Was jenseits der Milieudebatte allerdings zutrifft (übrigens auch in vielen anderen Ländern Europas und Lateinamerikas) ist die Beobachtung, dass die Linke gerade Menschen in den prekärsten Lebenslagen immer schlechter erreicht. Das hat u.a. damit zu tun, dass der Neoliberalismus mit der Prekarisierung der Beschäftigung und seiner gnadenlosen Wettbewerbsideologie den sozialen Zusammenhalt in der Gesellschaft zerstört hat. Gerade in den ärmsten Teilen der Bevölkerung ist eine rasante Entpolitisierung zu beobachten, gibt es kaum noch Hoffnung, die Lebensverhältnisse politisch verändern zu können.

Diesem Problem muss sich die LINKE stellen!
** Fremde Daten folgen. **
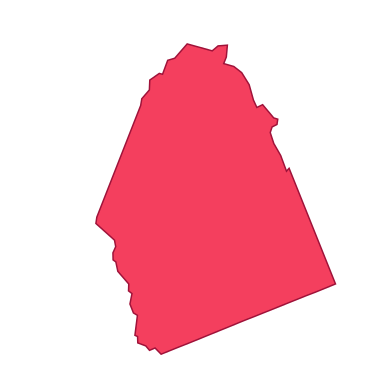 outline of Costilla, Colorado, United States of America, rotated 338°
{"feature_id": "52423323B77576079011979", "entity_name": "Costilla", "entity_type": "district", "adm_level": 2, "iso_a3": "USA", "parent_name": "United States of America", "parent_adm1": "Colorado", "projection": "mercator", "projection_center": [-105.457, 37.327], "detail": "fine", "context": "isolated", "style": "filled", "palette": "rose", "viewbox_px": 384, "rotation_deg": 338, "n_neighbors": 0, "source": "geoboundaries", "source_scale": "gbopen_adm2", "svg_char_len": 917}
<svg xmlns="http://www.w3.org/2000/svg" viewBox="0 0 384 384"><g transform="rotate(338 192 192)"><path d="M94.3,179.7L91.1,185.2L102.1,207.6L100.8,214.1L95.9,218.8L93.4,225.4L95.2,228.3L93.5,237.8L98.9,253.6L96.1,259.9L98.3,263.7L92.5,272.6L92.4,282.2L95.2,285.9L85.4,303.5L87.4,305.6L85.2,311.6L91.5,317.4L93.3,322.9L99.3,322.8L102.6,330.8L103.3,330.8L120.6,330.8L133.0,330.9L164.2,330.8L171.4,330.8L172.6,330.8L187.1,330.7L193.1,330.7L194.7,330.7L202.3,330.8L258.5,330.9L268.7,331.1L268.8,331.1L290.6,331.0L290.9,206.4L287.4,208.1L287.9,191.4L286.0,177.7L286.8,166.2L290.6,161.7L296.1,161.2L298.8,156.6L295.5,153.9L290.2,137.5L283.8,137.9L283.4,129.8L285.2,113.9L282.8,100.0L277.8,91.3L269.5,84.8L274.4,79.7L279.8,69.1L270.9,66.3L263.6,68.7L243.0,52.9L226.1,61.5L218.8,60.8L208.8,71.8L206.1,69.8L194.8,72.4L190.7,81.4L180.4,86.7L176.8,92.6L94.3,179.7Z" fill="#f43f5e" stroke="#9f1239" stroke-width="1.5"/></g></svg>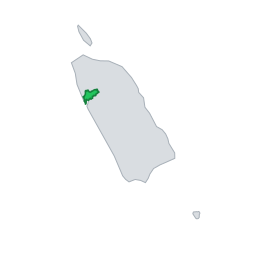 San Juan, Puerto Rico shown in context, rotated 239°
{"feature_id": "32010507B17072559885930", "entity_name": "San Juan", "entity_type": "district", "adm_level": 2, "iso_a3": "PRI", "parent_name": "Puerto Rico", "parent_adm1": "", "projection": "natural_earth1", "projection_center": [-66.066, 18.384], "detail": "fine", "context": "in_parent", "style": "filled", "palette": "green", "viewbox_px": 256, "rotation_deg": 239, "n_neighbors": 0, "source": "geoboundaries", "source_scale": "gbopen_adm2", "svg_char_len": 3680}
<svg xmlns="http://www.w3.org/2000/svg" viewBox="0 0 256 256"><g transform="rotate(239 128 128)"><path d="M169.9,106.6L172.6,108.6L175.2,108.3L173.1,104.2L175.0,104.2L191.5,106.7L202.1,111.0L213.1,113.1L213.8,127.2L205.3,132.9L199.9,138.8L195.4,146.0L183.6,154.5L169.4,157.0L160.0,157.2L156.4,157.0L153.0,155.5L145.9,156.9L137.1,153.2L129.5,154.1L114.5,153.2L108.9,156.4L103.5,157.2L98.2,156.6L93.7,155.1L82.6,155.2L77.9,152.5L79.9,136.4L80.1,129.1L77.3,123.1L74.4,119.3L72.2,114.8L76.6,111.8L80.2,107.6L81.3,101.1L85.2,99.5L89.8,98.8L111.1,101.8L164.8,103.5L167.9,104.0L169.9,106.6ZM230.6,141.1L223.8,141.7L219.4,140.9L217.9,137.9L226.1,135.1L235.7,135.5L241.2,137.2L241.8,138.3L230.6,141.1ZM19.7,145.8L18.9,145.9L18.1,145.8L17.7,145.5L17.2,144.6L14.7,143.0L14.2,141.6L14.7,140.2L15.7,139.6L20.7,139.4L21.2,139.5L22.2,140.6L22.2,141.3L21.7,142.0L20.9,143.8L20.5,144.2L20.2,144.7L20.1,145.5L19.7,145.8Z" fill="#d9dde1" stroke="#a8b0b8" stroke-width="1"/><path d="M177.9,106.1L177.8,105.6L177.6,105.7L177.3,105.7L176.9,105.8L176.6,105.7L176.4,105.6L176.2,105.6L175.9,105.6L175.7,105.5L175.7,105.4L175.1,105.3L174.9,105.3L174.4,105.0L174.1,104.9L173.9,104.8L173.7,104.4L173.4,104.3L173.1,104.4L172.9,104.4L172.6,104.5L172.2,104.3L171.9,104.3L171.7,104.2L171.4,104.2L171.2,104.2L170.9,104.1L170.6,104.0L170.4,103.9L170.3,104.1L170.4,104.3L170.5,104.4L170.7,104.5L170.8,104.6L170.8,104.8L171.0,105.0L171.2,104.8L171.5,104.7L172.1,104.8L172.1,105.0L171.9,105.5L172.2,105.8L172.4,105.9L172.5,106.0L172.9,106.3L173.0,106.4L173.6,106.3L174.0,106.7L174.0,106.8L174.0,107.0L173.9,107.2L173.7,107.1L172.4,108.0L171.9,108.4L171.9,108.5L172.1,108.7L172.5,109.2L172.6,109.4L172.7,109.5L172.5,109.8L172.5,110.0L172.9,110.6L172.9,110.9L172.8,111.1L172.7,111.1L172.4,111.0L172.0,111.0L171.9,111.0L171.7,111.3L171.8,111.5L171.8,112.4L171.8,112.5L172.0,112.6L172.1,112.8L171.9,113.0L172.3,113.3L172.4,113.2L172.5,113.2L172.6,113.3L172.9,113.4L172.9,113.5L173.0,113.6L173.3,113.8L173.1,114.0L173.1,114.3L173.3,114.5L173.2,114.9L173.2,115.1L173.3,115.1L173.4,115.3L173.5,115.6L173.4,115.6L173.1,115.6L173.0,115.8L172.9,115.7L172.8,115.8L172.6,115.7L172.8,115.9L172.6,116.2L172.6,116.3L172.6,116.8L172.5,117.0L172.8,117.3L172.8,117.5L172.9,117.3L172.9,117.5L173.1,117.5L173.3,117.8L173.5,117.8L173.6,118.0L173.5,118.3L173.6,118.5L173.4,119.0L173.5,119.2L173.5,119.4L173.5,119.6L173.8,119.7L173.8,119.9L173.8,120.1L173.9,120.3L174.0,120.7L173.9,120.8L173.7,121.0L173.8,121.1L173.7,121.3L174.0,121.4L174.2,121.6L174.4,121.7L174.8,121.6L175.1,121.2L175.4,121.0L175.7,121.1L176.0,121.1L175.9,121.0L176.1,121.1L176.2,120.9L176.5,121.0L176.9,121.6L177.2,121.4L177.0,121.1L177.0,120.7L177.0,120.4L177.2,120.2L177.4,120.1L177.5,120.1L177.5,119.8L177.8,119.6L178.0,119.3L178.0,119.1L177.9,119.0L178.0,118.8L178.0,118.7L178.1,118.3L178.1,118.1L178.2,117.8L178.1,117.3L178.0,117.0L178.0,116.9L177.9,116.7L178.1,116.1L178.1,115.9L178.3,115.7L178.1,115.6L178.1,115.4L178.1,115.2L178.1,114.8L178.1,114.6L178.0,114.4L178.3,113.9L178.5,113.8L178.6,113.6L178.9,113.3L179.6,113.4L179.9,113.3L179.9,113.2L180.0,113.2L180.1,113.3L180.3,113.3L180.5,113.3L180.8,113.3L181.1,113.2L180.9,112.8L180.8,112.7L180.8,112.4L180.8,112.0L180.8,111.7L181.1,111.7L181.3,111.7L181.5,111.5L181.7,111.4L181.8,111.4L181.8,111.2L181.8,110.8L181.8,110.7L181.7,110.6L181.6,110.4L181.4,110.3L181.1,110.1L180.8,110.1L180.6,110.0L180.4,109.8L180.0,109.4L179.8,109.4L179.6,109.3L179.4,109.2L179.1,109.0L179.0,108.8L178.9,108.8L178.5,108.4L178.4,108.1L178.3,107.7L178.2,107.4L178.0,107.2L177.7,107.0L177.5,106.8L177.4,106.7L177.6,106.5L177.8,106.5L177.8,106.4L177.9,106.2L177.9,106.1Z" fill="#22c55e" stroke="#15803d" stroke-width="1.5"/></g></svg>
Doch das geschieht eben nicht durch eine ausgrenzende Milieudebatte, sondern durch eine positiv bestimmte politische Arbeit: Wenn die LINKE wieder in Betrieben und ärmeren Stadtteilen Fuß fassen will, muss sie Arbeitskämpfe wie aktuell die Krankenhausstreiks unterstützen, Mieter*innen wie bei den Volksbegehren zur Kommunalisierung von Wohnraum organisieren oder Sozialberatung für Betroffene anbieten, wie dies in vielen Abgeordnetenbüros der LINKEN ja auch schon lange geschieht.

Gefragt sind hier keine Talkshow-Bekenntnisse, sondern echte Empathie, gesellschaftliche Verankerung und Basisarbeit!

8/ Keine individuelle Profilierung auf Kosten der Partei. Ebenfalls schwer geschadet hat uns das Verhalten prominenter Mandatsträger*innen, sich gegen und auf Kosten der Parteilinie zu profilieren. Hier benötigen wir eine innerparteiliche Kultur und auch Mechanismen, um solche Praktiken zu stoppen. Wie diese Mechanismen konkret aussehen können, ist für uns eine offene Frage. Fest steht für uns jedoch: Es muss sich etwas ändern.

Um nicht falsch verstanden zu werden: Selbstverständlich haben auch Abgeordnete das Recht, mit demokratisch getroffenen Mehrheitsentscheidungen unzufrieden zu sein. Doch hier sollte der Grundsatz gelten, dass politische Kontroversen und Debatten in den dafür vorgesehenen Gremien und Diskussionsformaten ausgetragen werden.

Mandatsträger*innen jedoch haben die Aufgabe, die nach Debatten gefassten Entscheidungen und Positionen in ihren öffentlichen Funktionen auch zu vertreten. Immerhin haben sie ihre Mandate vor allem der Tatsache zu verdanken, dass sie von der Partei nominiert wurden und im Wahlkampf durch die Aktivität vieler unserer Mitglieder unterstützt wurden. Sie sind Vertreter*innen der Partei – nicht freischwebende Individuen – in Parlamenten oder anderen Körperschaften. Wer Mandatsträger*in der LINKEN ist, muss sich bemühen, den Parteikonsens sichtbar zu machen. So viel kollektiven Verantwortungssinn sollten wir auch in einer offenen, pluralistischen Partei voneinander erwarten können.